# Work item:
Reproduce every entry below precisely; do not include the pictures.

# Entries supplied:
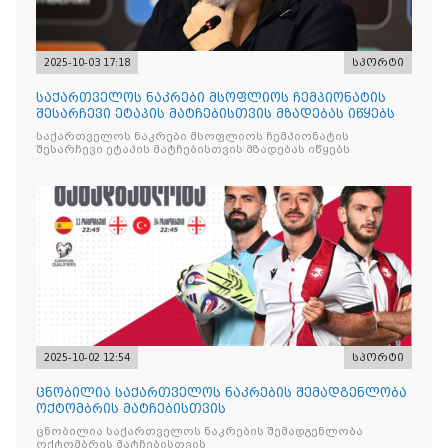
2025-10-03 17:18
სპორტი
საქართველოს ნაკრები მსოფლიოს ჩემპიონატის
შესარჩევი ეტაპის მატჩებისთვის მზადებას იწყებს
საქართველოს ნაკრები მსოფლიოს ჩემპიონატის
შესარჩევი ეტაპის მატჩებისთვის მზადებას იწყებს
2025-10-02 12:54
სპორტი
ცნობილია საქართველოს ნაკრების შემადგენლობა
ოქტომბრის მატჩებისთვის
ცნობილია საქართველოს ნაკრების შემადგენლობა
ოქტომბრის მატჩებისთვის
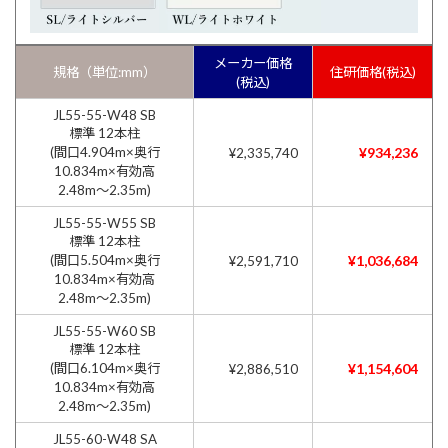
メーカー価格
規格（単位:mm）
住研価格(税込)
(税込)
JL55-55-W48 SB
標準 12本柱
(間口4.904m×奥行
¥934,236
¥2,335,740
10.834m×有効高
2.48m〜2.35m)
JL55-55-W55 SB
標準 12本柱
(間口5.504m×奥行
¥1,036,684
¥2,591,710
10.834m×有効高
2.48m〜2.35m)
JL55-55-W60 SB
標準 12本柱
(間口6.104m×奥行
¥1,154,604
¥2,886,510
10.834m×有効高
2.48m〜2.35m)
JL55-60-W48 SA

# Exercise solution:
2025-10-03 17:18
სპორტი
საქართველოს ნაკრები მსოფლიოს ჩემპიონატის
შესარჩევი ეტაპის მატჩებისთვის მზადებას იწყებს
საქართველოს ნაკრები მსოფლიოს ჩემპიონატის
შესარჩევი ეტაპის მატჩებისთვის მზადებას იწყებს
2025-10-02 12:54
სპორტი
ცნობილია საქართველოს ნაკრების შემადგენლობა
ოქტომბრის მატჩებისთვის
ცნობილია საქართველოს ნაკრების შემადგენლობა
ოქტომბრის მატჩებისთვის
メーカー価格
規格（単位:mm）
住研価格(税込)
(税込)
JL55-55-W48 SB
標準 12本柱
(間口4.904m×奥行
¥934,236
¥2,335,740
10.834m×有効高
2.48m〜2.35m)
JL55-55-W55 SB
標準 12本柱
(間口5.504m×奥行
¥1,036,684
¥2,591,710
10.834m×有効高
2.48m〜2.35m)
JL55-55-W60 SB
標準 12本柱
(間口6.104m×奥行
¥1,154,604
¥2,886,510
10.834m×有効高
2.48m〜2.35m)
JL55-60-W48 SA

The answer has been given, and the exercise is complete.